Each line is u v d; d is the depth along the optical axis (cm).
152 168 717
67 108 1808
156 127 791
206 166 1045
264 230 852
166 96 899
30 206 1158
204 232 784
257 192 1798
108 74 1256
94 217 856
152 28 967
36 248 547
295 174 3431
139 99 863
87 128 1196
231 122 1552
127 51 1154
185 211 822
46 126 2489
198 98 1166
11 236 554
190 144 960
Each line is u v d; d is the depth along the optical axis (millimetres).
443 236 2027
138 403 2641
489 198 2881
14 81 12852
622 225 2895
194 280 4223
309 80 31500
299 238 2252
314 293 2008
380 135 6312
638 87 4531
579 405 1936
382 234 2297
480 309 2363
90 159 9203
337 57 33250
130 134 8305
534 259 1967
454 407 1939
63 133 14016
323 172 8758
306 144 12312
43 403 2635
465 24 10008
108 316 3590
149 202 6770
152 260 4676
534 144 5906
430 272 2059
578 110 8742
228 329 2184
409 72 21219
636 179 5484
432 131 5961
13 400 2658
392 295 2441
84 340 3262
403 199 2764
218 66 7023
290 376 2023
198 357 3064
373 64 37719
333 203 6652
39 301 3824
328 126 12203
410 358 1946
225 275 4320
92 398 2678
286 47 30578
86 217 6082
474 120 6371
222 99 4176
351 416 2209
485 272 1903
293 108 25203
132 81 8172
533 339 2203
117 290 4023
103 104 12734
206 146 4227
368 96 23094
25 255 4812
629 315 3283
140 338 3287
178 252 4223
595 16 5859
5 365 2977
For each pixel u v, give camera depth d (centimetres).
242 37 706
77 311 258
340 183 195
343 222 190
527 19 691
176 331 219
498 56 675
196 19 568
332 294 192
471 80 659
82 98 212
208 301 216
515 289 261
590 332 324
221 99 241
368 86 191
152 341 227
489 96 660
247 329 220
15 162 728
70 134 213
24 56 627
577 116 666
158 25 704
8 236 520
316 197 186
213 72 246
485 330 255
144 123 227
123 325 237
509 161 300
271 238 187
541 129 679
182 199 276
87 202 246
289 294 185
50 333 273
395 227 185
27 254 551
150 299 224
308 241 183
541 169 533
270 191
------------------------------------
What this task involves>
Take the material above and reproduce it word for word.

Exercise solution>
Each line is u v d; d is the depth along the optical axis (cm).
152 168 717
67 108 1808
156 127 791
206 166 1045
264 230 852
166 96 899
30 206 1158
204 232 784
257 192 1798
108 74 1256
94 217 856
152 28 967
36 248 547
295 174 3431
139 99 863
87 128 1196
231 122 1552
127 51 1154
185 211 822
46 126 2489
198 98 1166
11 236 554
190 144 960
Each line is u v d; d is the depth along the optical axis (millimetres).
443 236 2027
138 403 2641
489 198 2881
14 81 12852
622 225 2895
194 280 4223
309 80 31500
299 238 2252
314 293 2008
380 135 6312
638 87 4531
579 405 1936
382 234 2297
480 309 2363
90 159 9203
337 57 33250
130 134 8305
534 259 1967
454 407 1939
63 133 14016
323 172 8758
306 144 12312
43 403 2635
465 24 10008
108 316 3590
149 202 6770
152 260 4676
534 144 5906
430 272 2059
578 110 8742
228 329 2184
409 72 21219
636 179 5484
432 131 5961
13 400 2658
392 295 2441
84 340 3262
403 199 2764
218 66 7023
290 376 2023
198 357 3064
373 64 37719
333 203 6652
39 301 3824
328 126 12203
410 358 1946
225 275 4320
92 398 2678
286 47 30578
86 217 6082
474 120 6371
222 99 4176
351 416 2209
485 272 1903
293 108 25203
132 81 8172
533 339 2203
117 290 4023
103 104 12734
206 146 4227
368 96 23094
25 255 4812
629 315 3283
140 338 3287
178 252 4223
595 16 5859
5 365 2977
For each pixel u v, give camera depth d (centimetres).
242 37 706
77 311 258
340 183 195
343 222 190
527 19 691
176 331 219
498 56 675
196 19 568
332 294 192
471 80 659
82 98 212
208 301 216
515 289 261
590 332 324
221 99 241
368 86 191
152 341 227
489 96 660
247 329 220
15 162 728
70 134 213
24 56 627
577 116 666
158 25 704
8 236 520
316 197 186
213 72 246
485 330 255
144 123 227
123 325 237
509 161 300
271 238 187
541 129 679
182 199 276
87 202 246
289 294 185
50 333 273
395 227 185
27 254 551
150 299 224
308 241 183
541 169 533
270 191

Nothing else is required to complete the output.